Red rectangle marks incorrect image identification as a cell phone by a deep-learning algorithm (credit: UC Santa Barbara)

For example, a CNN deep-learning neural net incorrectly identified a computer keyboard as a cell phone, based on similarity in shape and the location of the object in spatial proximity to a human hand (as would be expected of a cell phone). But for humans, the object’s size (compared to the nearby hands) is clearly seen as inconsistent with a cell phone.

“This strategy allows humans to reduce false positives when making fast decisions,” the researchers note in the paper.

“The idea is when you first see a scene, your brain rapidly processes it within a few hundred milliseconds or less, and then you use that information to guide your search towards likely locations where the object typically appears,” Eckstein said. “Also, you focus your attention on objects that are actually at the size that is consistent with the object that you’re looking for.”

That is, human brains use the relationships between objects and their context within the scene to guide their eyes — a useful strategy to process scenes rapidly, eliminate distractors, and reduce false positives.

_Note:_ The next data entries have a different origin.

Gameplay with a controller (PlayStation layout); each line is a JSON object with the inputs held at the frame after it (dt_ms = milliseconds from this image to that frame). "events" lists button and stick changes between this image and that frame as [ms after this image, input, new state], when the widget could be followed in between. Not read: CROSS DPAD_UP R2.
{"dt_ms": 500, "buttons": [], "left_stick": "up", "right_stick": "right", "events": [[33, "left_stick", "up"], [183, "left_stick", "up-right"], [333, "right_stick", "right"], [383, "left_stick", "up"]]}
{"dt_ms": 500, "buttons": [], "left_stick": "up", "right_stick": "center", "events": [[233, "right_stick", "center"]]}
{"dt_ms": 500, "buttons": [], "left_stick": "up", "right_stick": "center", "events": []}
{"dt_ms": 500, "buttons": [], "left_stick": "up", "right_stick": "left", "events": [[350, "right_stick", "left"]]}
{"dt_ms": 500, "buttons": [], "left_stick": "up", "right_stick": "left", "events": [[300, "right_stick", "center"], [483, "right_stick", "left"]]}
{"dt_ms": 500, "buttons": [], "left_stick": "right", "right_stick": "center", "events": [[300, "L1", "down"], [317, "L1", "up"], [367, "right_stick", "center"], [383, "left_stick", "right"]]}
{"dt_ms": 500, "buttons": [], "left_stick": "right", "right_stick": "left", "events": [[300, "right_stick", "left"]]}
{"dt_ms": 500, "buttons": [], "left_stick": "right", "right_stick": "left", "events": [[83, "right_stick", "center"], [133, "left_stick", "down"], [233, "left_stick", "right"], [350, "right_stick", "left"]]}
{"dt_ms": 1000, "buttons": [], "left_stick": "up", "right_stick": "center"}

This finding might suggest ways to improve computer vision by implementing some of the tricks the brain utilizes to reduce false positives, according to the researchers.

Future research

“There are some theories that suggest that people with autism spectrum disorder focus more on local scene information and less on global structure,” says Eckstein, who is contemplating a follow-up study. “So there is a possibility that people with autism spectrum disorder might miss the mis-scaled objects less often, but we won’t know that until we do the study.”

In the more immediate future, the team’s research will look into the brain activity that occurs when we view mis-scaled objects.

“Many studies have identified brain regions that process scenes and objects, and now researchers are trying to understand which particular properties of scenes and objects are represented in these regions,” said postdoctoral researcher Lauren Welbourne, whose current research concentrates on how objects are represented in the cortex, and how scene context influences the perception of objects.

“So what we’re trying to do is find out how these brain areas respond to objects that are either correctly or incorrectly scaled within a scene. This may help us determine which regions are responsible for making it more difficult for us to find objects if they are mis-scaled.”


Abstract of Humans, but Not Deep Neural Networks, Often Miss Giant Targets in Scenes

Even with great advances in machine vision, animals are still unmatched in their ability to visually search complex scenes. Animals from bees [ 1, 2 ] to birds [ 3 ] to humans [ 4–12 ] learn about the statistical relations in visual environments to guide and aid their search for targets. Here, we investigate a novel manner in which humans utilize rapidly acquired information about scenes by guiding search toward likely target sizes. We show that humans often miss targets when their size is inconsistent with the rest of the scene, even when the targets were made larger and more salient and observers fixated the target. In contrast, we show that state-of-the-art deep neural networks do not exhibit such deficits in finding mis-scaled targets but, unlike humans, can be fooled by target-shaped distractors that are inconsistent with the expected target’s size within the scene. Thus, it is not a human deficiency to miss targets when they are inconsistent in size with the scene; instead, it is a byproduct of a useful strategy that the brain has implemented to rapidly discount potential distractors.